• **Task goal**
Word for word, write out all of the entries that follow.
++++++
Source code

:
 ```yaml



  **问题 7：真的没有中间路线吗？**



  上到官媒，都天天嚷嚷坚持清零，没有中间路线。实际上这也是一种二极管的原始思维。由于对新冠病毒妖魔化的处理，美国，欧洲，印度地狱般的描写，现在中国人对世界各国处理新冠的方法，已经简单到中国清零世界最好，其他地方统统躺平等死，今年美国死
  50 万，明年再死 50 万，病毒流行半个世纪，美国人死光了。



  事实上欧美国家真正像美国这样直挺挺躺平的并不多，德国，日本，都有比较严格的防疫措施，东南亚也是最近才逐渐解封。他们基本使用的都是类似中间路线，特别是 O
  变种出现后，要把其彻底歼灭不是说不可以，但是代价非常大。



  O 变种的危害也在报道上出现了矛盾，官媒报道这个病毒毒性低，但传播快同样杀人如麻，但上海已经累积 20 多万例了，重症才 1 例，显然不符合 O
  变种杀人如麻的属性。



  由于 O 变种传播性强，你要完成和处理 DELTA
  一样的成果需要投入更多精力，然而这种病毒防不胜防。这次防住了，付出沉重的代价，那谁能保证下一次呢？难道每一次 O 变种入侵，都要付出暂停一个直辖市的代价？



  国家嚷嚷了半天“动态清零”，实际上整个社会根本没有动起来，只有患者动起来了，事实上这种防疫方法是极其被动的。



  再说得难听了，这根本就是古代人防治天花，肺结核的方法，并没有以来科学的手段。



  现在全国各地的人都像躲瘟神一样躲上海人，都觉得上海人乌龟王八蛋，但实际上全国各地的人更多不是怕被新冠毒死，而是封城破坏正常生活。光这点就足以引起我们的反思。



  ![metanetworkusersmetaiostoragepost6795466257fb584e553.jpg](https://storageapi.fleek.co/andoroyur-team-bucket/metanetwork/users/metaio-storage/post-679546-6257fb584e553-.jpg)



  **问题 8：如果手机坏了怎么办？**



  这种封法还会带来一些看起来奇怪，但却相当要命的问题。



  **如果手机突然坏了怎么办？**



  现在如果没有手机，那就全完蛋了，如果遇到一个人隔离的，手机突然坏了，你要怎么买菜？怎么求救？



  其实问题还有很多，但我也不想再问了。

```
++++++
• **Task output**
Source code

:
 ```yaml



  **问题 7：真的没有中间路线吗？**



  上到官媒，都天天嚷嚷坚持清零，没有中间路线。实际上这也是一种二极管的原始思维。由于对新冠病毒妖魔化的处理，美国，欧洲，印度地狱般的描写，现在中国人对世界各国处理新冠的方法，已经简单到中国清零世界最好，其他地方统统躺平等死，今年美国死
  50 万，明年再死 50 万，病毒流行半个世纪，美国人死光了。



  事实上欧美国家真正像美国这样直挺挺躺平的并不多，德国，日本，都有比较严格的防疫措施，东南亚也是最近才逐渐解封。他们基本使用的都是类似中间路线，特别是 O
  变种出现后，要把其彻底歼灭不是说不可以，但是代价非常大。



  O 变种的危害也在报道上出现了矛盾，官媒报道这个病毒毒性低，但传播快同样杀人如麻，但上海已经累积 20 多万例了，重症才 1 例，显然不符合 O
  变种杀人如麻的属性。



  由于 O 变种传播性强，你要完成和处理 DELTA
  一样的成果需要投入更多精力，然而这种病毒防不胜防。这次防住了，付出沉重的代价，那谁能保证下一次呢？难道每一次 O 变种入侵，都要付出暂停一个直辖市的代价？



  国家嚷嚷了半天“动态清零”，实际上整个社会根本没有动起来，只有患者动起来了，事实上这种防疫方法是极其被动的。



  再说得难听了，这根本就是古代人防治天花，肺结核的方法，并没有以来科学的手段。



  现在全国各地的人都像躲瘟神一样躲上海人，都觉得上海人乌龟王八蛋，但实际上全国各地的人更多不是怕被新冠毒死，而是封城破坏正常生活。光这点就足以引起我们的反思。



  ![metanetworkusersmetaiostoragepost6795466257fb584e553.jpg](https://storageapi.fleek.co/andoroyur-team-bucket/metanetwork/users/metaio-storage/post-679546-6257fb584e553-.jpg)



  **问题 8：如果手机坏了怎么办？**



  这种封法还会带来一些看起来奇怪，但却相当要命的问题。



  **如果手机突然坏了怎么办？**



  现在如果没有手机，那就全完蛋了，如果遇到一个人隔离的，手机突然坏了，你要怎么买菜？怎么求救？



  其实问题还有很多，但我也不想再问了。

```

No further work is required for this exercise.